Task
Print this span of the material below exactly: the line with "bowl: none [888,676,953,724]", the line with "bottle: none [840,688,863,744]", and every line between them, but nothing else.

---------- Task material

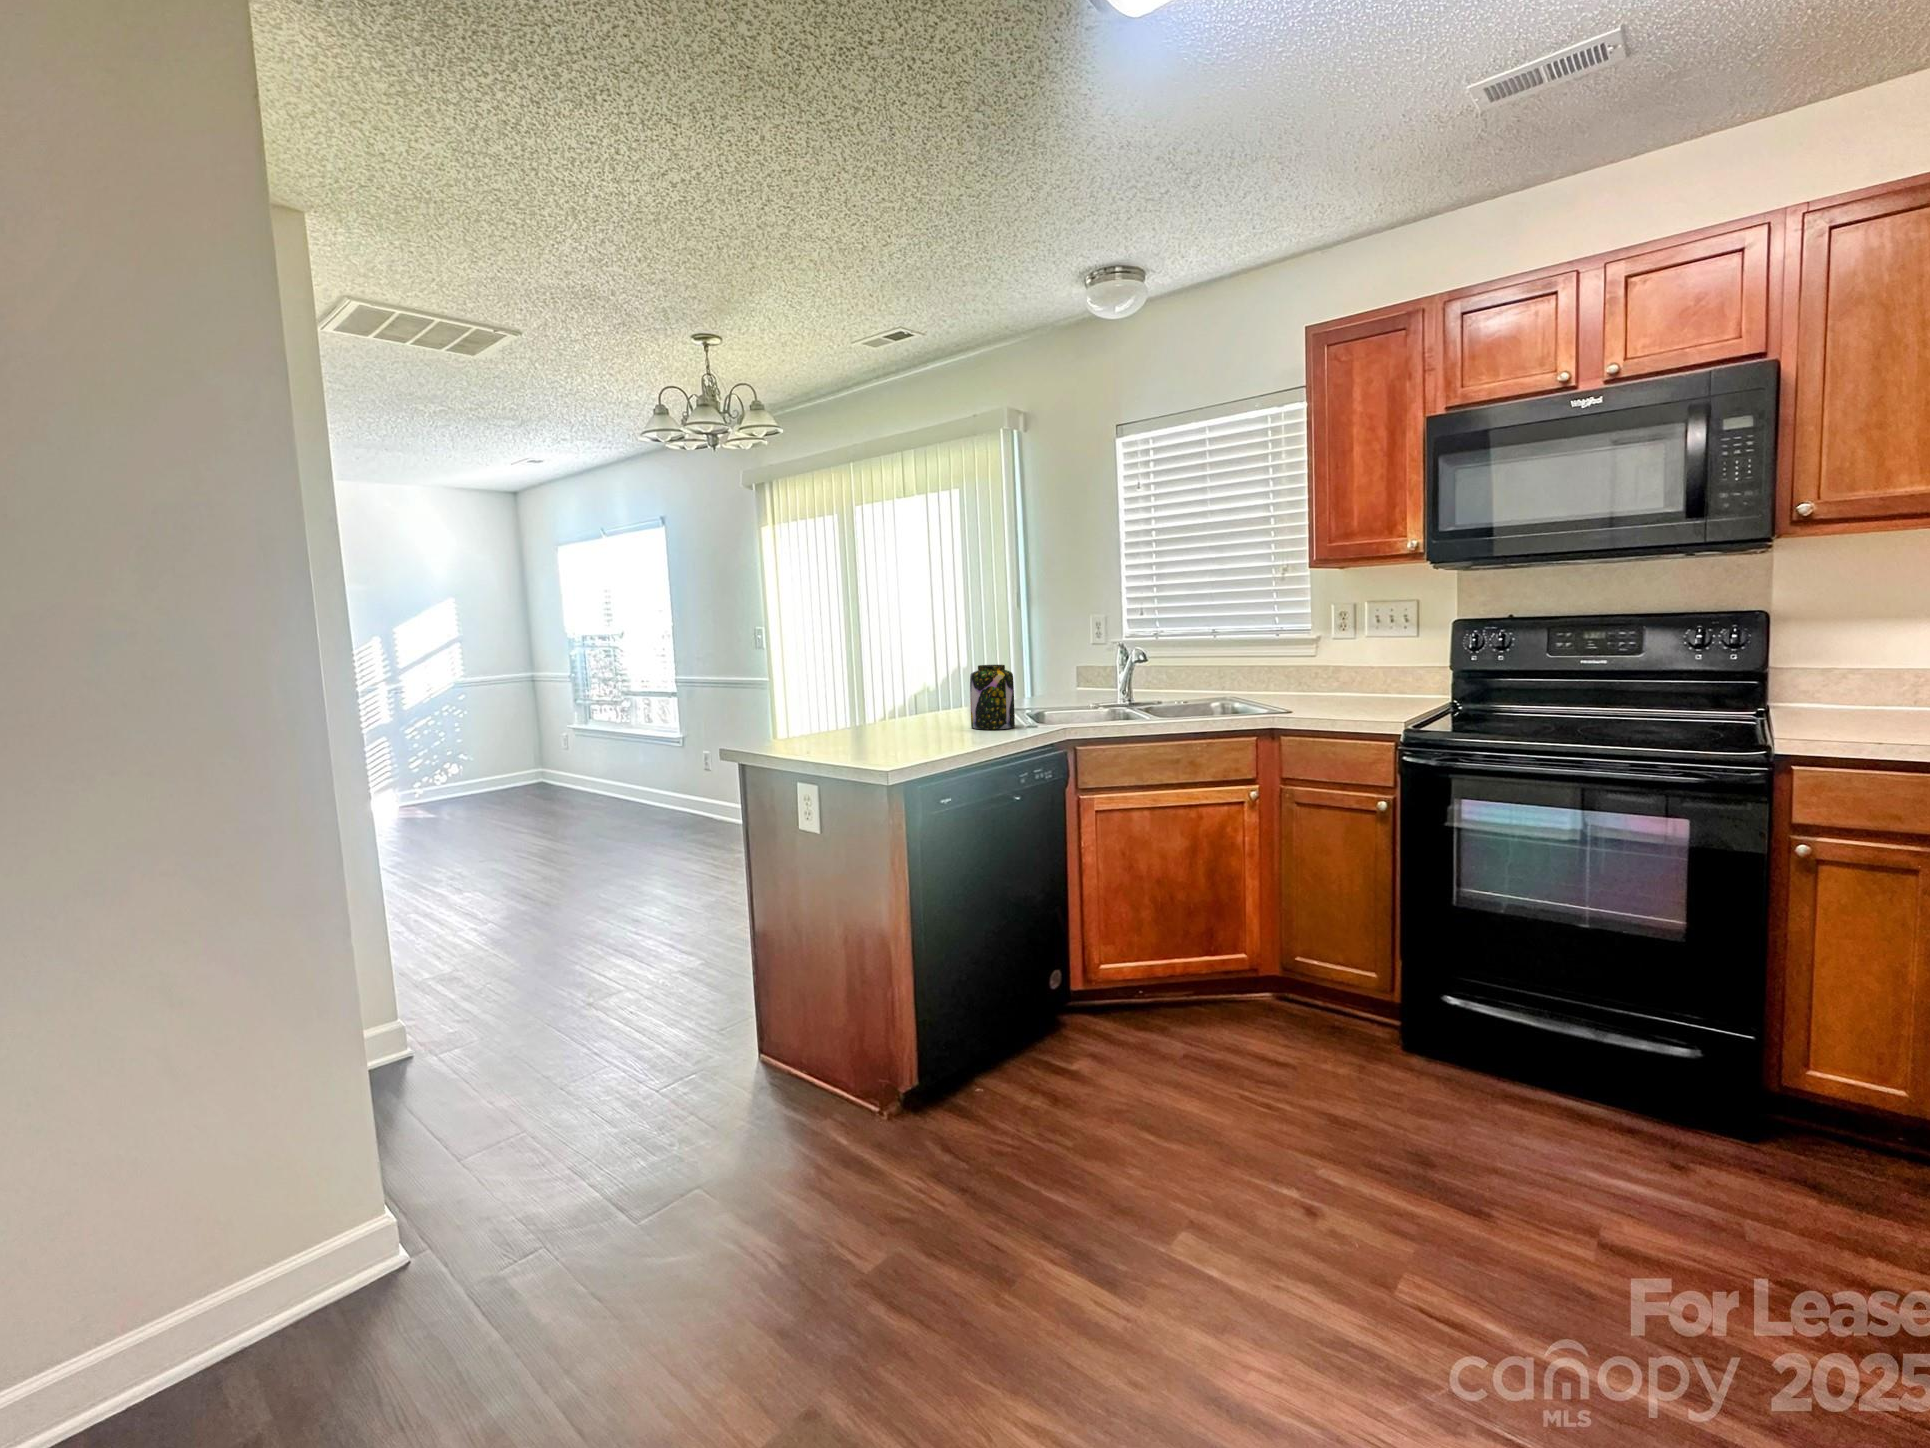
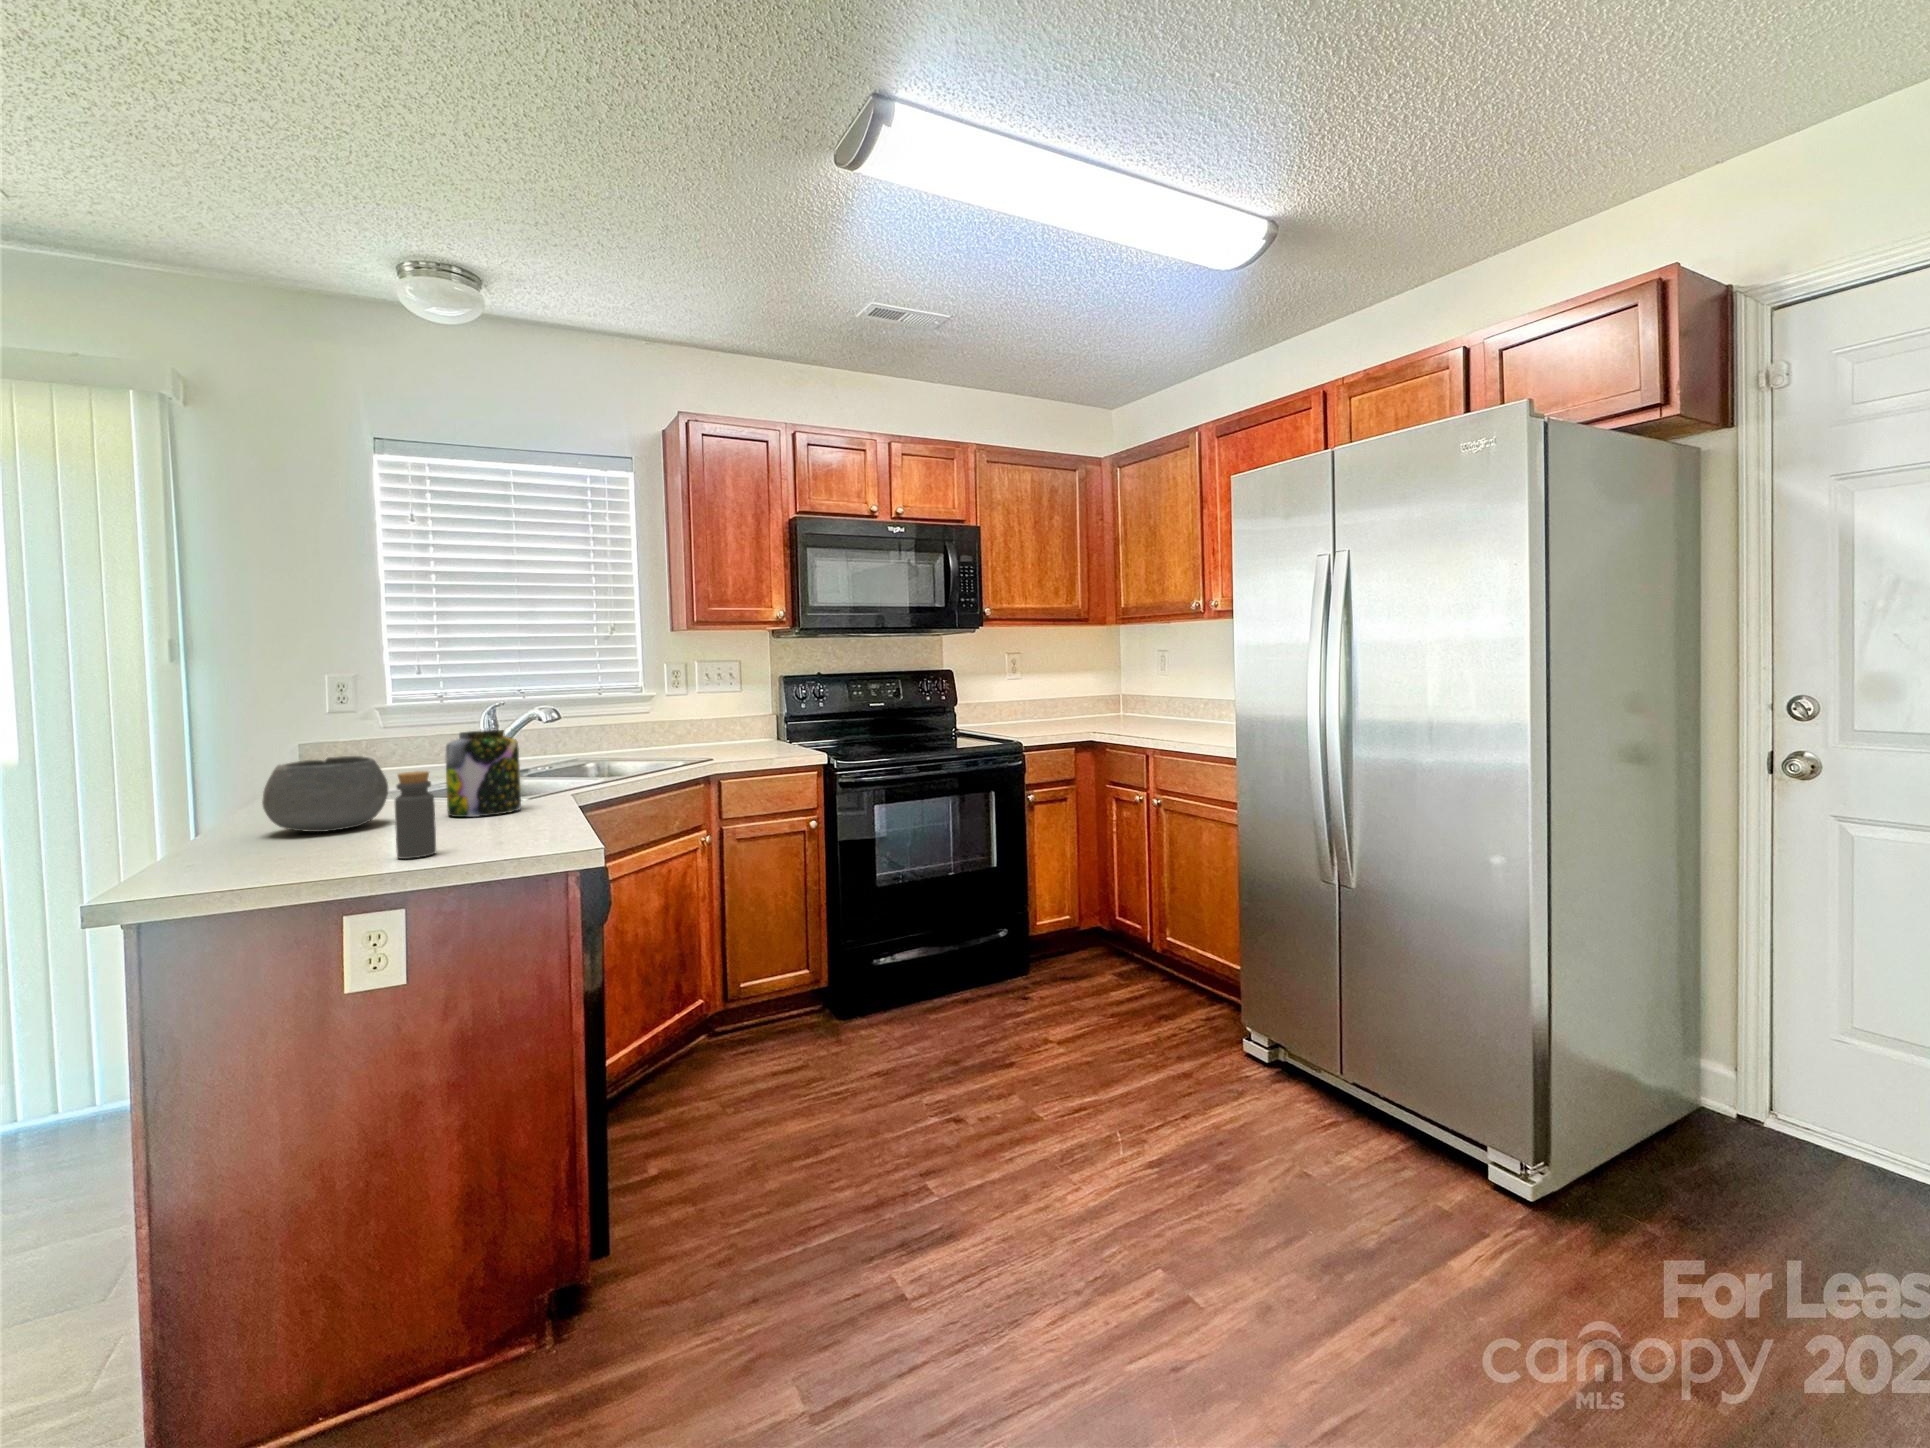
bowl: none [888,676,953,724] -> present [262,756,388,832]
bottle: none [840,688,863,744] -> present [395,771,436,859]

--------------------
---------- Task material

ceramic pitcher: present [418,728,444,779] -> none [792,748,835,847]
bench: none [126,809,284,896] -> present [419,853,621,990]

--------------------
---------- Task material

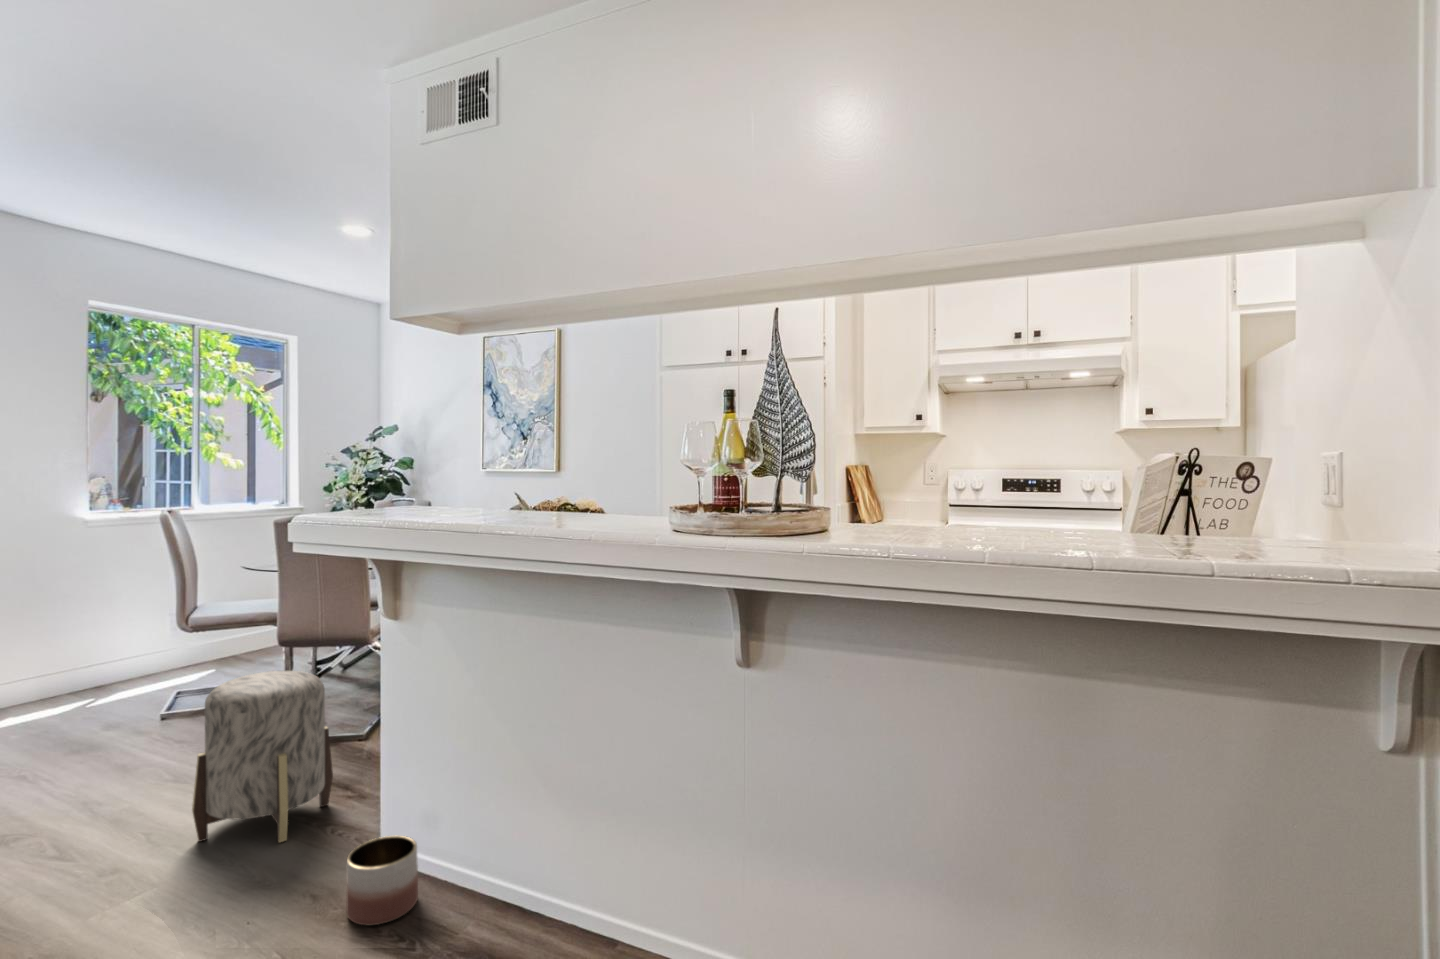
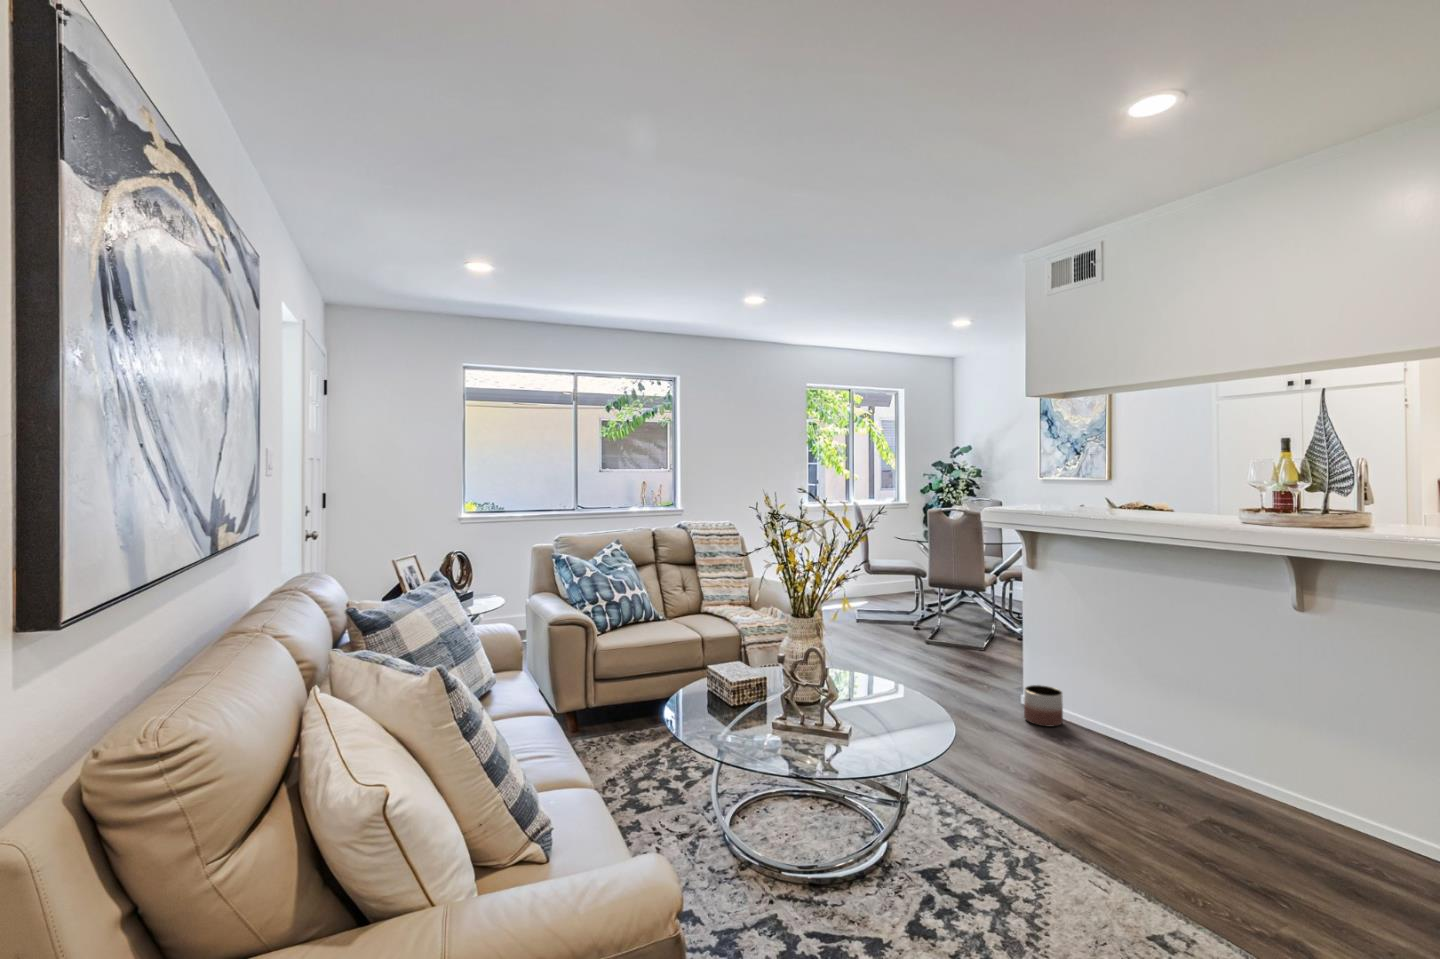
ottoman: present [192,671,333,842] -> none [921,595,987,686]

--------------------

Response for this exercise
bowl: none [888,676,953,724] -> present [262,756,388,832]
bottle: none [840,688,863,744] -> present [395,771,436,859]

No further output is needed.